§ **Assigned task**:
Copy out each line of the material below that holds the string "lines".

§ **Information supplied**:
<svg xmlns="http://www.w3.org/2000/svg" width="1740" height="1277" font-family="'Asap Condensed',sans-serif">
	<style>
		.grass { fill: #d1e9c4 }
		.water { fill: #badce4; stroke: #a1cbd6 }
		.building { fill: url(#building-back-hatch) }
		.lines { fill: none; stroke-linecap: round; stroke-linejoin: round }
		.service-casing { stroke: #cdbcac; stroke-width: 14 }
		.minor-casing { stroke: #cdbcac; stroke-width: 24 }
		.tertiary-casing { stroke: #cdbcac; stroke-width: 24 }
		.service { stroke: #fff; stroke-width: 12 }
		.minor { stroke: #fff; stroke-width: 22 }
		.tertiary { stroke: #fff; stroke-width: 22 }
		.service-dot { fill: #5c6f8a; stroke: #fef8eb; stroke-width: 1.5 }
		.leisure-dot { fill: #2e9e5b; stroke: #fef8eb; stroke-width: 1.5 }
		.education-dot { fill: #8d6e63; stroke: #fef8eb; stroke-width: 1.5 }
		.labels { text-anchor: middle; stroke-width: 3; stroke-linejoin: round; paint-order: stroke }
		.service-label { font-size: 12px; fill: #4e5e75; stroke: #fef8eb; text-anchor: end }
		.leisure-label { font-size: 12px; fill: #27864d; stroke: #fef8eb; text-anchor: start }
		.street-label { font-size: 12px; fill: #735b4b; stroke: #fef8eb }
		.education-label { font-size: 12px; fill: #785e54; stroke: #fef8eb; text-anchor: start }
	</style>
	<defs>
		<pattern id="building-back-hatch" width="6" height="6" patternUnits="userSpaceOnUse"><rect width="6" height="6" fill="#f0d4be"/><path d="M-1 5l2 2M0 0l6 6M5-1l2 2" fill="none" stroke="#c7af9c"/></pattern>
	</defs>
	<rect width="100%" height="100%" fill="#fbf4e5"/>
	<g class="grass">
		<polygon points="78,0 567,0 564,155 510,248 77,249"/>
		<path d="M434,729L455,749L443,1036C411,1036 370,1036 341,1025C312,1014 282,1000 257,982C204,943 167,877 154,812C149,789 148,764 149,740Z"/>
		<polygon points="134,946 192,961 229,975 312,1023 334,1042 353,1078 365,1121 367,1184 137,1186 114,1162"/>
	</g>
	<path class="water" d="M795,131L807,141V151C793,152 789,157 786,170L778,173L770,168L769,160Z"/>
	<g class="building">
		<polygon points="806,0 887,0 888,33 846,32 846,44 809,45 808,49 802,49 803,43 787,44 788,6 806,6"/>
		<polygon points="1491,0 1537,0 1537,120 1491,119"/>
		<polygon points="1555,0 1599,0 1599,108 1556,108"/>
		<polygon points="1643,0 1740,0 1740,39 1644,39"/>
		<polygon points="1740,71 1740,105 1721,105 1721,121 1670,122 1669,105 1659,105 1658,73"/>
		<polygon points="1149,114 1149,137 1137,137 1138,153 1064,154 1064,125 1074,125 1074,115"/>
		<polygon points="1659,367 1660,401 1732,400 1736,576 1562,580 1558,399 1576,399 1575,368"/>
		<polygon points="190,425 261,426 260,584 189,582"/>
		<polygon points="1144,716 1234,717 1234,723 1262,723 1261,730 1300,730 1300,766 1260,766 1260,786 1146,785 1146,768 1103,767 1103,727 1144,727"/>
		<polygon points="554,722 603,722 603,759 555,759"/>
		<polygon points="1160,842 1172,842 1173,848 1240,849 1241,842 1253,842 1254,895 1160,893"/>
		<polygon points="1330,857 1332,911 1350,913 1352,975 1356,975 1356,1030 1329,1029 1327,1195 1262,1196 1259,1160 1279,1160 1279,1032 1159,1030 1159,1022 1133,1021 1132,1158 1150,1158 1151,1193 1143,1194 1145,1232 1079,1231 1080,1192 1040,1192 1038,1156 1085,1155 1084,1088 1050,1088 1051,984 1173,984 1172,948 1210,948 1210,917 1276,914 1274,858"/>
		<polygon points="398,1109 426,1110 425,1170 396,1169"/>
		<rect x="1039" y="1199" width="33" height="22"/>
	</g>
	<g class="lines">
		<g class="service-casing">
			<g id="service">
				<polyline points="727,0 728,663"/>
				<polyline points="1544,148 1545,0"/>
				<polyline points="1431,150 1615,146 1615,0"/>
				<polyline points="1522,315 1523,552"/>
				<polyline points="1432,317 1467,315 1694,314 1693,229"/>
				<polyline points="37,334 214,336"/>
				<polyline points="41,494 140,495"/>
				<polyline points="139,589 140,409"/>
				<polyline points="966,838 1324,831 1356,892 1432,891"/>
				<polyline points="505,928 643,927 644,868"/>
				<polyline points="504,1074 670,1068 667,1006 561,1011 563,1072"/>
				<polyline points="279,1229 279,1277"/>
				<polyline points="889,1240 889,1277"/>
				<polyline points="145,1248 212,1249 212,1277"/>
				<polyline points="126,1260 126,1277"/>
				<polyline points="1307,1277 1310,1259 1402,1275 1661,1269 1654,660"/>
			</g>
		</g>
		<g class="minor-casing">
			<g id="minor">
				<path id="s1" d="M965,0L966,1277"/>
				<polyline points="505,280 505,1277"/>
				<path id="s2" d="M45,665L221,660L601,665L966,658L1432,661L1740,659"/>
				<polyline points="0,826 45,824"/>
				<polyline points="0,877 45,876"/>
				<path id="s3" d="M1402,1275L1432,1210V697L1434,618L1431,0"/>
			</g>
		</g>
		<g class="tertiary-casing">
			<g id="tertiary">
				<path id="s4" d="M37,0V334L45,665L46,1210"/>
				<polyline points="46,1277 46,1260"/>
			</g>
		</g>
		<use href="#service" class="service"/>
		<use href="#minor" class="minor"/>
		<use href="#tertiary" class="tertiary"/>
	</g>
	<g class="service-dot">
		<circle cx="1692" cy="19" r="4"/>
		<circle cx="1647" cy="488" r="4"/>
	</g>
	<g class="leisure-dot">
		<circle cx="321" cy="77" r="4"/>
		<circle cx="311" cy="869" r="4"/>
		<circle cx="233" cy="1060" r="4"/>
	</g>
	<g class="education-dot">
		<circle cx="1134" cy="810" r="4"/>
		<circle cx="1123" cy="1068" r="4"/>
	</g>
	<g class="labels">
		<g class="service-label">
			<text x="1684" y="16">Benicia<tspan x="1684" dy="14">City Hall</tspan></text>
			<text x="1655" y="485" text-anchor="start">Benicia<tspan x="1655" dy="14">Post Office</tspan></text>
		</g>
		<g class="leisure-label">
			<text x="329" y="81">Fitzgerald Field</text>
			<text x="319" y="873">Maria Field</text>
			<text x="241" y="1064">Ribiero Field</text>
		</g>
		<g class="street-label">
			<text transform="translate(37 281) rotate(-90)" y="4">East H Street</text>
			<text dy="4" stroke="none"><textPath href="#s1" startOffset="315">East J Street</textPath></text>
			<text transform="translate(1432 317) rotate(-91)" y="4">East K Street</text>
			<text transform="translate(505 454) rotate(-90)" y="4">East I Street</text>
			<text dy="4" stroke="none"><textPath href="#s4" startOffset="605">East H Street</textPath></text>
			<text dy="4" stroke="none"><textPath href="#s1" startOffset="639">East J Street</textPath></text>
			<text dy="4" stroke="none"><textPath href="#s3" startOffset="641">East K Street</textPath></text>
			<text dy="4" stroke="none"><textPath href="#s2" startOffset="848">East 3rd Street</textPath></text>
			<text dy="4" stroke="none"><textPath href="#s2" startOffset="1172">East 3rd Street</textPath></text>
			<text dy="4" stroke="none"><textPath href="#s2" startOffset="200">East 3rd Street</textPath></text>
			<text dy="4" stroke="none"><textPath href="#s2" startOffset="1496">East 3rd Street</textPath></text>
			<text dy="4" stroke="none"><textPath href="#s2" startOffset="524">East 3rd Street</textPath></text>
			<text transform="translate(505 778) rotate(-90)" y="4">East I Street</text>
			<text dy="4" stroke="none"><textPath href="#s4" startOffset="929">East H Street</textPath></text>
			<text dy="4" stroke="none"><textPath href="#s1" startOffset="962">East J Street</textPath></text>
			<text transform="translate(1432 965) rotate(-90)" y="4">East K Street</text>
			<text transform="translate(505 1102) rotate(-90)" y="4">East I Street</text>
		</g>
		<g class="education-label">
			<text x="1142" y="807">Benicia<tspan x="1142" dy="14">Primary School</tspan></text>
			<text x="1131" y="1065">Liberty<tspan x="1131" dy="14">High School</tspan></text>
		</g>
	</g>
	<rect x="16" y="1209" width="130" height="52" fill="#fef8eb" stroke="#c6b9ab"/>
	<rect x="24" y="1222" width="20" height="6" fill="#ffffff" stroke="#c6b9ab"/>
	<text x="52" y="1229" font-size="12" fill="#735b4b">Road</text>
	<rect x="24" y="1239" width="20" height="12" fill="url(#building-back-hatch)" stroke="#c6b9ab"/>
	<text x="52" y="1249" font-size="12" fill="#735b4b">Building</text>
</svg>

§ **Output for this task**:
		.lines { fill: none; stroke-linecap: round; stroke-linejoin: round }
	<g class="lines">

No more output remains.